University President Mary Sue Coleman is thinking ahead. Far ahead.

Jessica Boullion
University President Mary Sue Coleman spoke about her vision for the University in 2017. (RODRIGO GAYA/Daily)
Jessica Boullion
University President Mary Sue Coleman delivers the annual state of the University address to the Senate Assembly yesterday afternoon in the Senate Ampitheatre. She announced a program for the University to match donations to need-based scholarships. (RODR

During her annual State of the University address yesterday afternoon in Rackham Ampitheatre, Coleman said she is readying the University for its 200th birthday in 2017.

She asked the Senate Assembly and other faculty in attendance to consider how their efforts will position the University for its bicentennial.

During her address, Coleman outlined several new initiatives.

Most notably, she announced the two-part President’s Challenge Fund, which will be paid for with Coleman’s discretionary spending. In the first part, Coleman will match all donations to need-based scholarships dollar-for-dollar. Secondly, the fund will be used to create more endowed professorships.

If all goes right, the plan will strengthen the quality of faculty and direct more donations toward need-based aid.

Coleman said she does not want lower-and middle-class students to be discouraged from applying because of rising tuition prices.

“It’s on the top of the minds of our donors,” Coleman said.

Earlier this month, Coleman began matching donations for need-based scholarships at the Ann Arbor campus. Donors give either directly to a specific school or through the Office of Financial Aid.
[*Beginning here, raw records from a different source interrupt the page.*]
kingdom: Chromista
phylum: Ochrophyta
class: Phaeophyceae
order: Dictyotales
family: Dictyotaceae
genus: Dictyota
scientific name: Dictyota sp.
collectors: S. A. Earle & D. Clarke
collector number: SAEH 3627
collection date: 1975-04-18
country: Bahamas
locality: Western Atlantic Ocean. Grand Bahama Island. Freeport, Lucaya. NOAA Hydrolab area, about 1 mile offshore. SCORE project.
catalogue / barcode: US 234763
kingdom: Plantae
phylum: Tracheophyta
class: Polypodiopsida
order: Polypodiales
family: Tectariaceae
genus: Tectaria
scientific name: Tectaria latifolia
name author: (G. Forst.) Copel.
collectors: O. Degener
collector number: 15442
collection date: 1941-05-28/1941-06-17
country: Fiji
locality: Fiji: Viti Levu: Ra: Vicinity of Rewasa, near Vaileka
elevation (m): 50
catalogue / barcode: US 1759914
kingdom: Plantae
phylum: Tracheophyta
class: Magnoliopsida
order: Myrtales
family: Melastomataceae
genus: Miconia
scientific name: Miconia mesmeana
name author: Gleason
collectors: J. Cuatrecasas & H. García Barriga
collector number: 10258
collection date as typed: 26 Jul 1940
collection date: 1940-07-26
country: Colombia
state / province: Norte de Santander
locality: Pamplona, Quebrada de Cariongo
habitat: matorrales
The initiative will match one-time contributions up to $1 million but does not have a total dollar limit, said Judith Malcolm, director of communications and donor relations.

“It’s a way a double your donation,” Malcolm said.

The initiative will run until December of next year, when Coleman will decide whether or not to renew the program.

The initiative is expected to create up to 20 endowed professorships, Coleman said.

Most endowed professorships cost a minimum of $2 million over a period of several years, Malcolm said. Once $1 million is raised, the University can begin filling the position.

The University will use the fund to match the first $500,000 donated toward an endowed professorship, effectively beginning the professorship. That’s effectively a 25-percent discount for a named professorship, Coleman joked.

Coleman has committed up to $10 million from the fund to matching the endowment contributions.

The University has already filled three professorships under the program, Malcolm said.

Coleman also announced the creation of the President’s Advisory Committee on Public Art to coincide with the 2007 academic year theme semester “Arts on Earth.”

James Steward, director of the University Art Museum, will lead the committee, which is charged with bringing more public art to campus.

After the speech, Coleman briefly answered audience questions on topics ranging from curbing rising college costs to the University’s role in the state economy to Michigan Stadium renovations.

Coleman on …

Alumni who say they want to improve Michigan Stadium but really don’t it to change:
“And they say, ‘By the way, don’t touch it.’ “

University of California at Berkeley’s recent budget cuts:
“I don’t want us to get into that spiral.”

Possible increases in state funding to the University:
“I have not seen any indication from the state that they will step up to the plate.”